Dibandingkan dengan negara-negara Asia Selatan, China adalah negara yang paling berpolusi di dunia, dengan pangsa 30 persen emisi global yang disebabkan oleh penggunaan fosil karbon secara sembrono untuk mendorong industri dan pertumbuhan ekonominya.
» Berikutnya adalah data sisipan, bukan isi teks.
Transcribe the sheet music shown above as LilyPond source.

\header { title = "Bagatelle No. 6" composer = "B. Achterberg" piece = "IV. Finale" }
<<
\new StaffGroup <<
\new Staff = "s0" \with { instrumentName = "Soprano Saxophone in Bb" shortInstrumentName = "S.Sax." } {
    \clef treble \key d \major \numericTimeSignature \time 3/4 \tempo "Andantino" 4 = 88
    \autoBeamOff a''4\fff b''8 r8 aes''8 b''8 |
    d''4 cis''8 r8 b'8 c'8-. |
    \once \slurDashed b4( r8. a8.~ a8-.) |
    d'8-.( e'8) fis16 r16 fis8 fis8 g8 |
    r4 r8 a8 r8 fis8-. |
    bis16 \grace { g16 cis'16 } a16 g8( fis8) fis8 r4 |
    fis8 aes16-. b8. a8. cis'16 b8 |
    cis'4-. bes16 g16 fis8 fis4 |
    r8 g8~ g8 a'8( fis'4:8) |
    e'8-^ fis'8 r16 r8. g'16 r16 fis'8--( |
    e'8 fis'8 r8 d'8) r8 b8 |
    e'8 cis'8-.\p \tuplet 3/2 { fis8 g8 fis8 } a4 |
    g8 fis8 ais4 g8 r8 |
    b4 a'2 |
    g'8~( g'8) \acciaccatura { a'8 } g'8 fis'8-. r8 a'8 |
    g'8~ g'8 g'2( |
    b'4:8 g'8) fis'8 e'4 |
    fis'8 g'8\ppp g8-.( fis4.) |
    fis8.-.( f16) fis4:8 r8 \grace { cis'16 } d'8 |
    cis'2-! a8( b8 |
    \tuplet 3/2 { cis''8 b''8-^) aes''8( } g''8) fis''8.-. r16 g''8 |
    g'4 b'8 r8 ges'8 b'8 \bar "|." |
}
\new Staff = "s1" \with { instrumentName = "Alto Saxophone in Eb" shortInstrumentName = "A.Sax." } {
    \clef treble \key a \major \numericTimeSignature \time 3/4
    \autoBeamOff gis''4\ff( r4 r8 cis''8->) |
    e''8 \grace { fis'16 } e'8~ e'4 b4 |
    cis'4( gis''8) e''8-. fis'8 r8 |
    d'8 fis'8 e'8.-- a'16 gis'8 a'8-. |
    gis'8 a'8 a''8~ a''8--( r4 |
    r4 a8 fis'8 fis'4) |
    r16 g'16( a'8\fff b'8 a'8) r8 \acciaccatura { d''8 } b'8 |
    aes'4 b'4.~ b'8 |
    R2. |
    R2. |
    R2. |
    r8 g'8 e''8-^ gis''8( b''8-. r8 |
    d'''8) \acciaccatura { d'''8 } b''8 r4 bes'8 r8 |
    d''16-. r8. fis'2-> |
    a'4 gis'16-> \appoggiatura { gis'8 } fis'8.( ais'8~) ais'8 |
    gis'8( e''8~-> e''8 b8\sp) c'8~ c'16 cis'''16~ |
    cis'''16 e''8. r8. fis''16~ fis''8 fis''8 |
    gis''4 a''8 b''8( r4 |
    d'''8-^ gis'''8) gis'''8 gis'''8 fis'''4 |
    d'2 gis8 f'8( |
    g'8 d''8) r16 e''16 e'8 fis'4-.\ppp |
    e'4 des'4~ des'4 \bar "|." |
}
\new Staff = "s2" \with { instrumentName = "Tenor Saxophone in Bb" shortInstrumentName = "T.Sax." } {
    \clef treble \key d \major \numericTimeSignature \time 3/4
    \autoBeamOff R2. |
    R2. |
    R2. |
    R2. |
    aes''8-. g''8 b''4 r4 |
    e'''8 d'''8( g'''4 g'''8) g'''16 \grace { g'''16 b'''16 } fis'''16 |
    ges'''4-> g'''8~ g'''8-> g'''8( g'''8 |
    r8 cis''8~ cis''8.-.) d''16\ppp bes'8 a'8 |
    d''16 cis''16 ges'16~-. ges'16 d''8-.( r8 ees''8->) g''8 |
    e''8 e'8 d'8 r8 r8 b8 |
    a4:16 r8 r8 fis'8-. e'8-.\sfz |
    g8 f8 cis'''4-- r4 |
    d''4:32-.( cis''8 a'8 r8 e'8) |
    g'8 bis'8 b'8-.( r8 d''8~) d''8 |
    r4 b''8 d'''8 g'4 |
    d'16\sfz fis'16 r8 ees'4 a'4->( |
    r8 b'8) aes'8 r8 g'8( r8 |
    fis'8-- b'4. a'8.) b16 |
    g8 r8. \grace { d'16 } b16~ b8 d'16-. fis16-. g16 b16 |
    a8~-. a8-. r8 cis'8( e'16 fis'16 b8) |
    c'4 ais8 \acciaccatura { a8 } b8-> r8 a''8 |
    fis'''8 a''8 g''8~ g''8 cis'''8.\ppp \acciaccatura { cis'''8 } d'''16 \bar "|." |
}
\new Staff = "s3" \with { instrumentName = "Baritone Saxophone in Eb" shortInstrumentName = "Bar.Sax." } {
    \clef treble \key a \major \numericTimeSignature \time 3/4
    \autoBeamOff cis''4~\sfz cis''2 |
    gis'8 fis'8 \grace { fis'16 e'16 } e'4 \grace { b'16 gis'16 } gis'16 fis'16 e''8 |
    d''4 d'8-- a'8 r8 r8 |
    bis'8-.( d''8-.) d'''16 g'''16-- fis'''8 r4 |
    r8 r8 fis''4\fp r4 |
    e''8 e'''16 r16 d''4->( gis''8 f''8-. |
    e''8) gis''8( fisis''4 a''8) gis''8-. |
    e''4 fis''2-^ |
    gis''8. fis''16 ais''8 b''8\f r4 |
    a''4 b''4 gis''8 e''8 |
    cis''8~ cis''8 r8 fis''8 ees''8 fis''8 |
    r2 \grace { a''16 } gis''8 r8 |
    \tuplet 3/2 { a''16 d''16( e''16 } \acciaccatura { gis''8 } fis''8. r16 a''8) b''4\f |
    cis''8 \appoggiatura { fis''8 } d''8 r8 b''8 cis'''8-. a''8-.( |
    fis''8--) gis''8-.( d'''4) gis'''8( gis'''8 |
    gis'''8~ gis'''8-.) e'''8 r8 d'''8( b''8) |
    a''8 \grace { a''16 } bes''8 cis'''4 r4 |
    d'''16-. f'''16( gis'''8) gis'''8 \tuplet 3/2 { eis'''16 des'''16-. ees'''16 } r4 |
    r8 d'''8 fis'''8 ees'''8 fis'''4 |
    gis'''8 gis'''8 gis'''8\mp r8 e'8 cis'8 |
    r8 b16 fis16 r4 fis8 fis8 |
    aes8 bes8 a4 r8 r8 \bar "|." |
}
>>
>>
Jumlah emisi China yang sangat besar melemahkan negara-negara tetangganya, yang sebagian besar menderita ancaman siklus iklim. India dan Pakistan adalah tetangga China.
Selain China, Amerika Serikat dan negara-negara Uni Eropa (UE) adalah pihak utama lainnya yang bertanggung jawab atas munculnya perubahan iklim.
Di Pakistan, Bangladesh dan India, terdapat kebutuhan mendesak akan infrastruktur yang lebih baik, yang dapat mempertahankan tekanan iklim dengan lebih baik jika terjadi bahaya alam yang ekstrem.
"Di negara-negara yang secara khusus terkena banjir, sistem drainase harus diperbaiki, untuk mencegah banjir di daerah perkotaan dan kehancuran rumah tangga, tanaman pangan, serta ternak. Jembatan harus diperkuat, dan jalan-jalan harus diamankan dari ancaman banjir mendadak. Dianjurkan untuk melarang pembangunan rumah tangga di daerah berisiko tinggi, yang selanjutnya melindungi lingkungan perkotaan dengan infrastruktur pelindung," saran EFSAS.
Perbaikan infrastruktur dan rencana adaptasi yang berkelanjutan membutuhkan ketersediaan dana yang besar untuk dilaksanakan, namun sangat tidak mungkin semua negara Asia Selatan memiliki kapasitas untuk berinvestasi dalam jumlah tersebut.
"Langkah-langkah mitigasi dan adaptasi memerlukan dana untuk memastikan layanan publik yang paling efisien, solusi berbasis alam dan infrastruktur," ujar EFSAS.
Meskipun emisi GRK mereka rendah, setiap tahun negara-negara Asia Selatan menghadapi ancaman iklim yang luar biasa yang memicu kematian ribuan orang. Ada tanggung jawab moral bagi negara-negara maju, yang juga merupakan pencemar utama, untuk membantu negara-negara Asia Selatan.
"Negara-negara berkembang seperti Pakistan, Bangladesh dan India telah menunjukkan kesediaan mereka untuk menurunkan emisi mereka dan menerapkan perangkat yang lebih baik demi memitigasi dan mengadaptasi, serta mempercepat transisi hijau mereka, namun, beban menahan konsekuensi bencana dari perubahan iklim tidak boleh diserahkan kepada negara-negara yang paling menderita karenanya, tetapi harus lebih bergantung pada negara-negara maju, yang sejak lama telah berkontribusi secara besar-besaran terhadap emisi GRK, dan oleh karena itu harus bertanggung jawab dengan menurunkan emisi mereka dan memberikan bantuan kepada negara-negara yang paling terkena dampak, memenuhi janji-janji yang dibuat di bawah kesepakatan Paris," papar EFSAS.
Perubahan iklim adalah masalah yang hebat dan tidak ada negara, termasuk semua negara Asia Selatan yang bebas darinya. Strategi pertumbuhan rendah karbon sangat penting dan harus diterapkan di setiap negara.
Penulis adalah wartawan senior yang berdomisili di Jakarta.